DATASET EXTRACT
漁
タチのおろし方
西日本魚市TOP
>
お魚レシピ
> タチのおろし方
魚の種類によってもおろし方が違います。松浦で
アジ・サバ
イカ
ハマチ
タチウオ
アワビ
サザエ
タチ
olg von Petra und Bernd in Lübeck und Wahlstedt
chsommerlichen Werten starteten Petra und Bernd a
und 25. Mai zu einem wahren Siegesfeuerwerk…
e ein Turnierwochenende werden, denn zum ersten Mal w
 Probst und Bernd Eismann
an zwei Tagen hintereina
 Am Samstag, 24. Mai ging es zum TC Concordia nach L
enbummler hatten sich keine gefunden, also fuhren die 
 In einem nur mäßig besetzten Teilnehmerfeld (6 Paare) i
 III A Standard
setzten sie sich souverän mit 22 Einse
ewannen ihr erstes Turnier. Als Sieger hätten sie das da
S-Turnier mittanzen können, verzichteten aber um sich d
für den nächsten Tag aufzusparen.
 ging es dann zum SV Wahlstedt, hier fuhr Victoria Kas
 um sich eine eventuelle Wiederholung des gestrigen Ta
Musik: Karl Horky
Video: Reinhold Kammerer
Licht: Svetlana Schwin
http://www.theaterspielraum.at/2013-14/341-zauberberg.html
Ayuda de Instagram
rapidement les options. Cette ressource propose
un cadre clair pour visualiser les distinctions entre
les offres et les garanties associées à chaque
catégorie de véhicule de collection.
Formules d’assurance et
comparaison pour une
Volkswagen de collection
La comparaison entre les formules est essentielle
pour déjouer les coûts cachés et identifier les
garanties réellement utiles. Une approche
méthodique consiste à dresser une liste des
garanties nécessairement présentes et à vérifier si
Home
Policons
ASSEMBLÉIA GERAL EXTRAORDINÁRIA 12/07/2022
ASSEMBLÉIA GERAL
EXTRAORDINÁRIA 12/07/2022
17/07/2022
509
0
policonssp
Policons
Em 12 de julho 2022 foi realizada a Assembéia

==

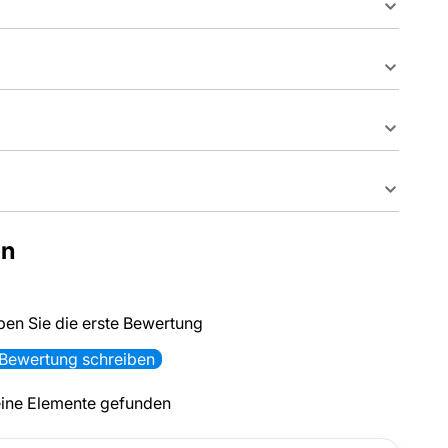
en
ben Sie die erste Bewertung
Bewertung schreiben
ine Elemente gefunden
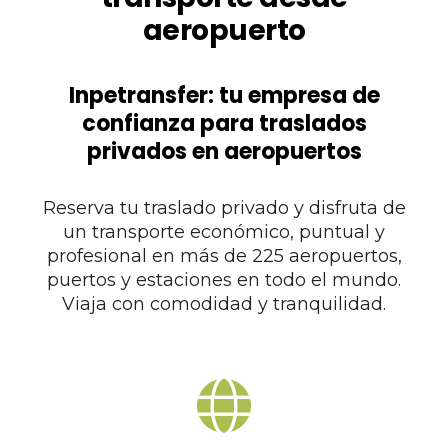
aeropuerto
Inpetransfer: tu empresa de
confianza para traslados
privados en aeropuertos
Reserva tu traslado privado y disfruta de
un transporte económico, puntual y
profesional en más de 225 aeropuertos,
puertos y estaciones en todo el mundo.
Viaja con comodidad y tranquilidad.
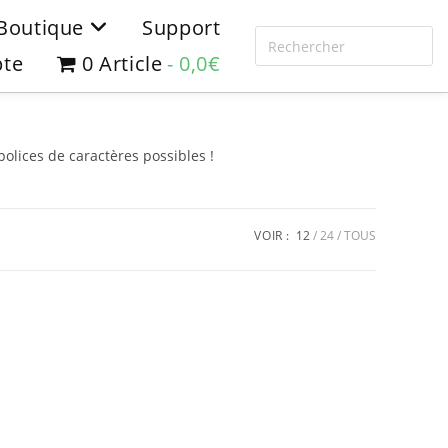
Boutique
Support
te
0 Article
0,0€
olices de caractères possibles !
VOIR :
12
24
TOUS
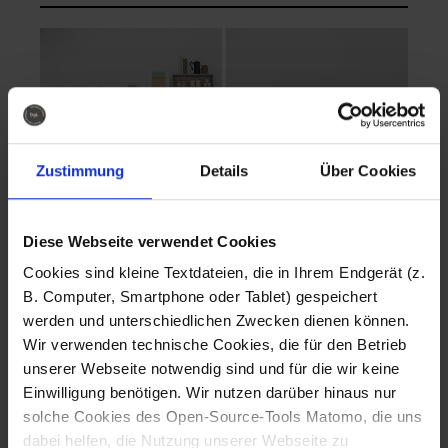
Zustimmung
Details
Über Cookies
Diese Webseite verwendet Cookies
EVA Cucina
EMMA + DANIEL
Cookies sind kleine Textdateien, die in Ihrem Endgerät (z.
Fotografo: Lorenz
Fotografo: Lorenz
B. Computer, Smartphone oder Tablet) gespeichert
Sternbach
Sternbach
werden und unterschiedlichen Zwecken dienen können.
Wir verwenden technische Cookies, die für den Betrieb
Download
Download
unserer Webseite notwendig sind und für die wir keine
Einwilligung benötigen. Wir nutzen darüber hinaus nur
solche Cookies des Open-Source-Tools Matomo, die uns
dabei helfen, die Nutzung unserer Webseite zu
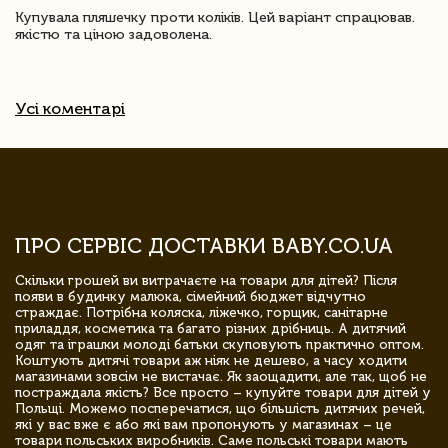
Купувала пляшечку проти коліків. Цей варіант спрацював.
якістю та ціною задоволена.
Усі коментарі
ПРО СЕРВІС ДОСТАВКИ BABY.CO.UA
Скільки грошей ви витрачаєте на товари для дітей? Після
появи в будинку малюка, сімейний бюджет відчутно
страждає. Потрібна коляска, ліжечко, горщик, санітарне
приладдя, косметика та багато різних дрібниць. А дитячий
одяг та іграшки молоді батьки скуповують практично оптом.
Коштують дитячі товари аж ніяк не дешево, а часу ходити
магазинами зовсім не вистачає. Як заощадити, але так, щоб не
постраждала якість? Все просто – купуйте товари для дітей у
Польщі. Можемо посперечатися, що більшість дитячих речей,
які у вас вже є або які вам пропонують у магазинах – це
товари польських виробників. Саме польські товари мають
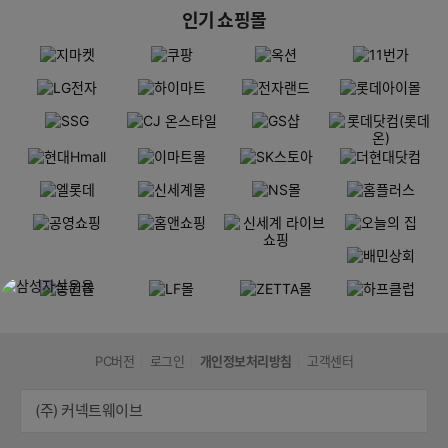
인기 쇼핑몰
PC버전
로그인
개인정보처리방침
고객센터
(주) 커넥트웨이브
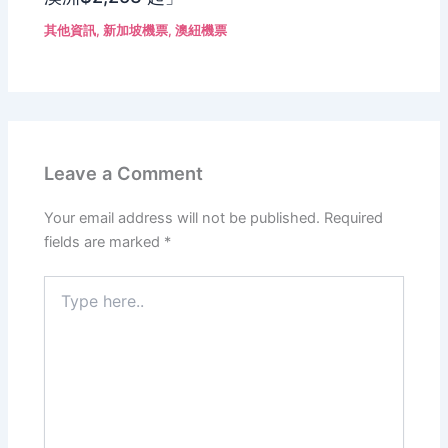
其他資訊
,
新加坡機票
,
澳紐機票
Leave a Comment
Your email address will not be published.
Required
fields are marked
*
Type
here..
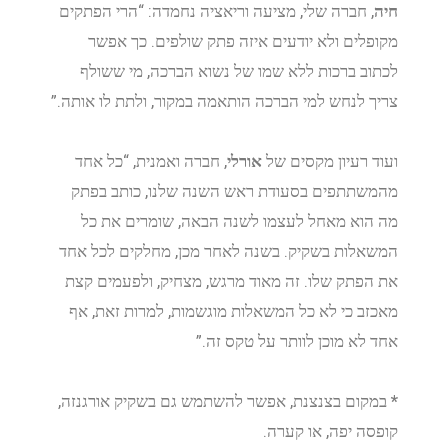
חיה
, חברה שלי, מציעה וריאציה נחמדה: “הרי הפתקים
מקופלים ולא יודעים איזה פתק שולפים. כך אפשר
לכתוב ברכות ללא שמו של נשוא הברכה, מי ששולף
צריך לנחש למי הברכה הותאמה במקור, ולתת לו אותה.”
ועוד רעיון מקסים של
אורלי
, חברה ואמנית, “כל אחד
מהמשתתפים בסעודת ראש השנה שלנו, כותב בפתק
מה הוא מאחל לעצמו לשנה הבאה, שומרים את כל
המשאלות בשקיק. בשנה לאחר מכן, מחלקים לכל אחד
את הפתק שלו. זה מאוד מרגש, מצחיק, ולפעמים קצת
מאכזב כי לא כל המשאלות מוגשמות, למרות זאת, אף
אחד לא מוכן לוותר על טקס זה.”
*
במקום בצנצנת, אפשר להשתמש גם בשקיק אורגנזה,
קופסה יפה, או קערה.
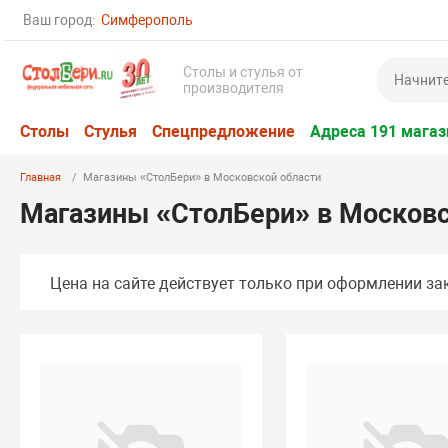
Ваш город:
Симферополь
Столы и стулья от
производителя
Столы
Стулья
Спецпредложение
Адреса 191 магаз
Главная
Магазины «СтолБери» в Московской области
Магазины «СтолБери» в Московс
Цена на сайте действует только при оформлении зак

THE TASK
Among the lines above, find the ones containing "sich" and copy them.

TASK RESULT
enbummler hatten sich keine gefunden, also fuhren die 
setzten sie sich souverän mit 22 Einse
S-Turnier mittanzen können, verzichteten aber um sich d
 um sich eine eventuelle Wiederholung des gestrigen Ta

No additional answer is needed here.